_Work to complete:_ Make an exact copy of all the data, pictures excluded.

_Exercise input:_
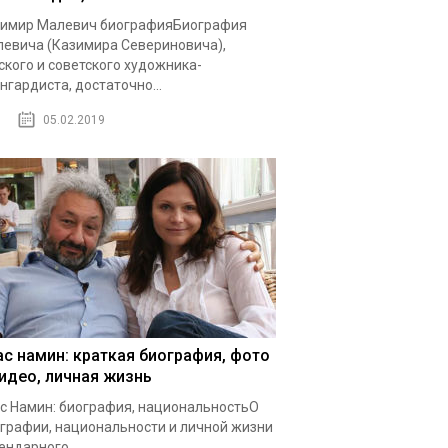
имир Малевич биографияБиография
евича (Казимира Севериновича),
ского и советского художника-
нгардиста, достаточно...
05.02.2019
ас намин: краткая биография, фото
видео, личная жизнь
с Намин: биография, национальностьО
графии, национальности и личной жизни
ендарного...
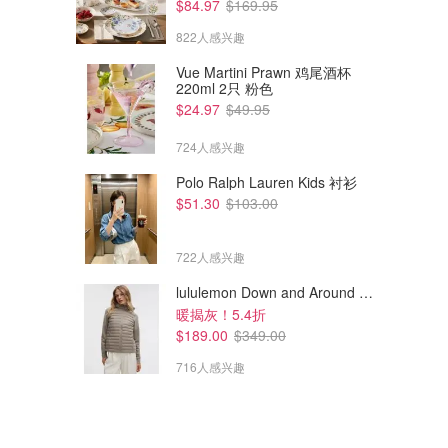
$84.97
$169.95
822人感兴趣
Vue Martini Prawn 鸡尾酒杯
220ml 2只 粉色
$24.97
$49.95
724人感兴趣
Polo Ralph Lauren Kids 衬衫
$51.30
$103.00
722人感兴趣
lululemon Down and Around 羽绒夹克
暖揭灰！5.4折
$189.00
$349.00
716人感兴趣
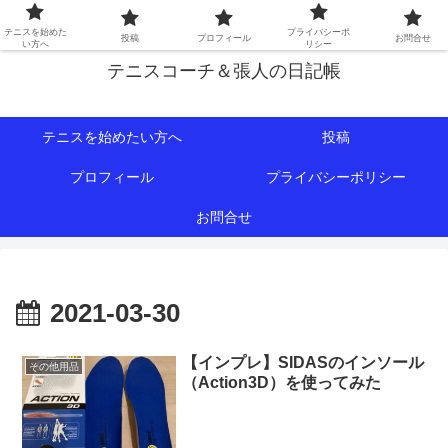
初心者∼中級者向けの情報を中心にテニスライフをサポート！
テニスを始めた
プライバシーポ
投稿
プロフィール
お問合せ
い方へ
リシー
テニスコーチ＆張人の日記帳
テニスを始めたい方へ
投稿
プロフィール
プライバシーポリシー
お問合せ
2021-03-30
【インプレ】SIDASのインソール
その他用品
（Action3D）を使ってみた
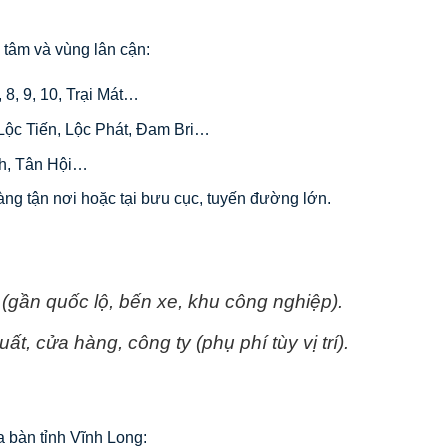
 tâm và vùng lân cận:
 8, 9, 10, Trại Mát…
Lộc Tiến, Lộc Phát, Đam Bri…
nh, Tân Hội…
g tận nơi hoặc tại bưu cục, tuyến đường lớn.
(gần quốc lộ, bến xe, khu công nghiệp).
ất, cửa hàng, công ty (phụ phí tùy vị trí).
ịa bàn tỉnh Vĩnh Long:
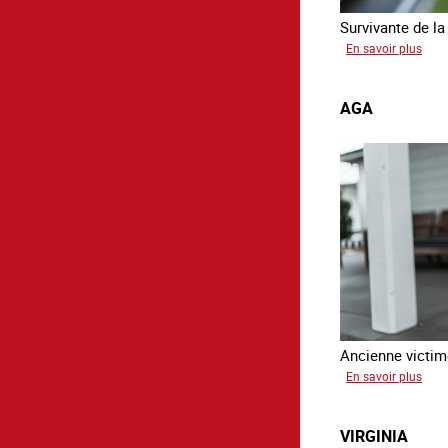
Survivante de la 
sur
En savoir plus
Mon
AGA
Ancienne victime
sur
En savoir plus
Aga
VIRGINIA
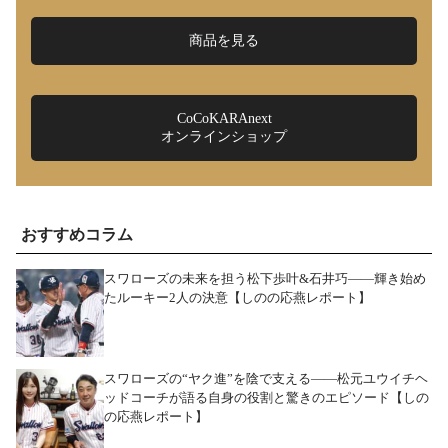
商品を見る
CoCoKARAnext
オンラインショップ
おすすめコラム
スワローズの未来を担う松下歩叶&石井巧――輝き始め
たルーキー2人の決意【しのの応燕レポート】
スワローズの“ヤク進”を陰で支える――松元ユウイチヘ
ッドコーチが語る自身の役割と驚きのエピソード【しの
の応燕レポート】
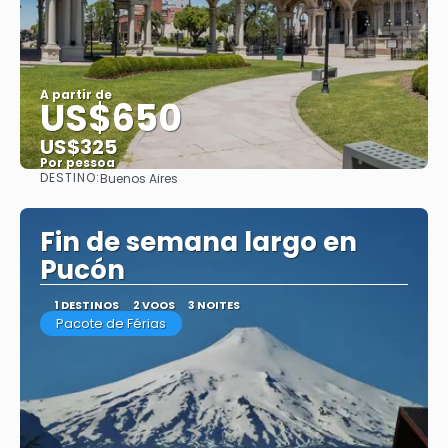
A partir de
US$650
US$325
Por pessoa
DESTINO:
Buenos Aires
Saiba mais
Fin de semana largo en
Pucón
1 DESTINOS
2 VOOS
3 NOITES
Pacote de Férias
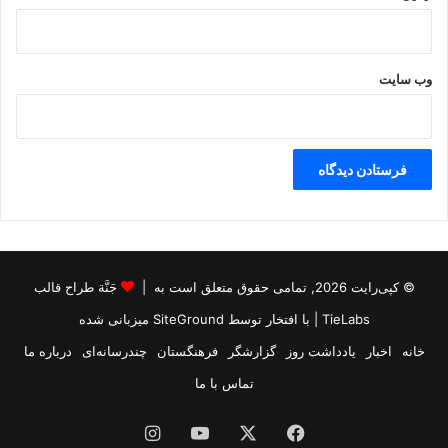
وب‌ سایت
© کپی‌رایت 2026, تمامی حقوق متعلق است به |
جَنَّة طراح قالب
TieLabs
| با افتخار توسط
SiteGround
میزبانی شده
خانه
اخبار
یادداشت روز
گزارشگر
فرهنگستان
چندرسانه‌ای
درباره ما
تماس با ما
فیس
X
یوتیوب
اینستاگرام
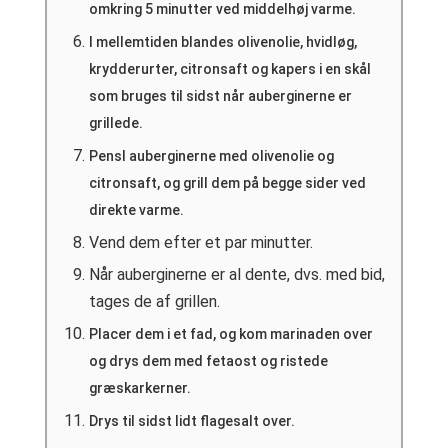
omkring 5 minutter ved middelhøj varme.
I mellemtiden blandes olivenolie, hvidløg,
krydderurter, citronsaft og kapers i en skål
som bruges til sidst når auberginerne er
grillede.
Pensl auberginerne med olivenolie og
citronsaft, og grill dem på begge sider ved
direkte varme.
Vend dem efter et par minutter.
Når auberginerne er al dente, dvs. med bid,
tages de af grillen.
Placer dem i et fad, og kom marinaden over
og drys dem med fetaost og ristede
græskarkerner.
Drys til sidst lidt flagesalt over.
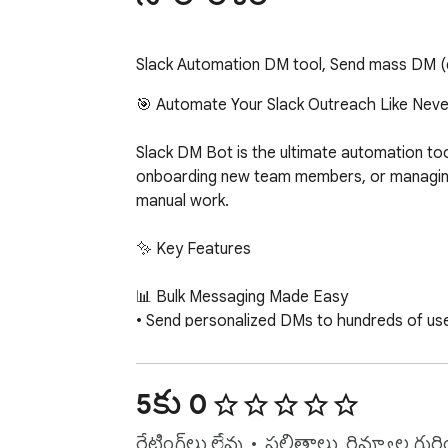
Slack Automation DM tool, Send mass DM (d
🎯 Automate Your Slack Outreach Like Neve
Slack DM Bot is the ultimate automation too
onboarding new team members, or managing 
manual work.

✨ Key Features

📊 Bulk Messaging Made Easy

• Send personalized DMs to hundreds of users
• Import user lists directly from CSV files f
• Support for multiple Slack workspaces and
5కు 0
🎨 Rich Message Formatting

• Full Markdown support for beautifully for
రేటింగ్‌లు లేవు
ఫలితాలు, రివ్యూల గుర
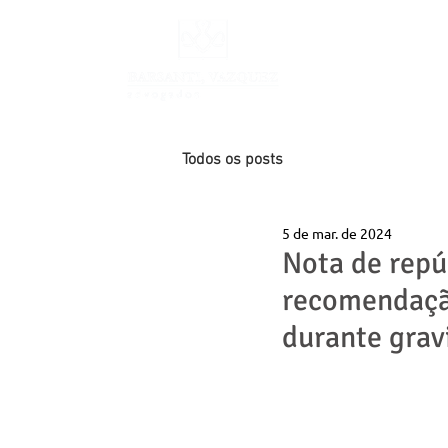
INÍCIO
Todos os posts
5 de mar. de 2024
Nota de repú
recomendação
durante grav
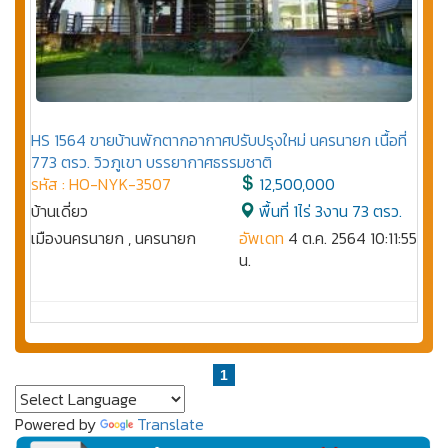
HS 1564 ขายบ้านพักตากอากาศปรับปรุงใหม่ นครนายก เนื้อที่
773 ตรว. วิวภูเขา บรรยากาศธรรมชาติ
รหัส : HO-NYK-3507
12,500,000
บ้านเดี่ยว
พื้นที่ 1ไร่ 3งาน 73 ตรว.
เมืองนครนายก , นครนายก
อัพเดท
4 ต.ค. 2564 10:11:55
น.
1
Powered by
Translate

_Exercise output:_
имир Малевич биографияБиография
евича (Казимира Севериновича),
ского и советского художника-
нгардиста, достаточно...
05.02.2019
ас намин: краткая биография, фото
видео, личная жизнь
с Намин: биография, национальностьО
графии, национальности и личной жизни
ендарного...
$84.97
$169.95
822人感兴趣
Vue Martini Prawn 鸡尾酒杯
220ml 2只 粉色
$24.97
$49.95
724人感兴趣
Polo Ralph Lauren Kids 衬衫
$51.30
$103.00
722人感兴趣
lululemon Down and Around 羽绒夹克
暖揭灰！5.4折
$189.00
$349.00
716人感兴趣
初心者∼中級者向けの情報を中心にテニスライフをサポート！
テニスを始めた
プライバシーポ
投稿
プロフィール
お問合せ
い方へ
リシー
テニスコーチ＆張人の日記帳
テニスを始めたい方へ
投稿
プロフィール
プライバシーポリシー
お問合せ
2021-03-30
【インプレ】SIDASのインソール
その他用品
（Action3D）を使ってみた
 tâm và vùng lân cận:
 8, 9, 10, Trại Mát…
Lộc Tiến, Lộc Phát, Đam Bri…
nh, Tân Hội…
g tận nơi hoặc tại bưu cục, tuyến đường lớn.
(gần quốc lộ, bến xe, khu công nghiệp).
ất, cửa hàng, công ty (phụ phí tùy vị trí).
ịa bàn tỉnh Vĩnh Long:
Survivante de la 
sur
En savoir plus
Mon
AGA
Ancienne victime
sur
En savoir plus
Aga
VIRGINIA
商品を見る
CoCoKARAnext
オンラインショップ
おすすめコラム
スワローズの未来を担う松下歩叶&石井巧――輝き始め
たルーキー2人の決意【しのの応燕レポート】
スワローズの“ヤク進”を陰で支える――松元ユウイチヘ
ッドコーチが語る自身の役割と驚きのエピソード【しの
の応燕レポート】
A partir de
US$650
US$325
Por pessoa
DESTINO:
Buenos Aires
Saiba mais
Fin de semana largo en
Pucón
1 DESTINOS
2 VOOS
3 NOITES
Pacote de Férias
وب‌ سایت
© کپی‌رایت 2026, تمامی حقوق متعلق است به |
جَنَّة طراح قالب
TieLabs
| با افتخار توسط
SiteGround
میزبانی شده
خانه
اخبار
یادداشت روز
گزارشگر
فرهنگستان
چندرسانه‌ای
درباره ما
تماس با ما
فیس
X
یوتیوب
اینستاگرام
omkring 5 minutter ved middelhøj varme.
I mellemtiden blandes olivenolie, hvidløg,
krydderurter, citronsaft og kapers i en skål
som bruges til sidst når auberginerne er
grillede.
Pensl auberginerne med olivenolie og
citronsaft, og grill dem på begge sider ved
direkte varme.
Vend dem efter et par minutter.
Når auberginerne er al dente, dvs. med bid,
tages de af grillen.
Placer dem i et fad, og kom marinaden over
og drys dem med fetaost og ristede
græskarkerner.
Drys til sidst lidt flagesalt over.
Slack Automation DM tool, Send mass DM (d
🎯 Automate Your Slack Outreach Like Neve
Slack DM Bot is the ultimate automation too
onboarding new team members, or managing 
manual work.

✨ Key Features

📊 Bulk Messaging Made Easy

• Send personalized DMs to hundreds of users
• Import user lists directly from CSV files f
• Support for multiple Slack workspaces and
5కు 0
🎨 Rich Message Formatting

• Full Markdown support for beautifully for
రేటింగ్‌లు లేవు
ఫలితాలు, రివ్యూల గుర
INÍCIO
Todos os posts
5 de mar. de 2024
Nota de repú
recomendação
durante grav
HS 1564 ขายบ้านพักตากอากาศปรับปรุงใหม่ นครนายก เนื้อที่
773 ตรว. วิวภูเขา บรรยากาศธรรมชาติ
รหัส : HO-NYK-3507
12,500,000
บ้านเดี่ยว
พื้นที่ 1ไร่ 3งาน 73 ตรว.
เมืองนครนายก , นครนายก
อัพเดท
4 ต.ค. 2564 10:11:55
น.
1
Powered by
Translate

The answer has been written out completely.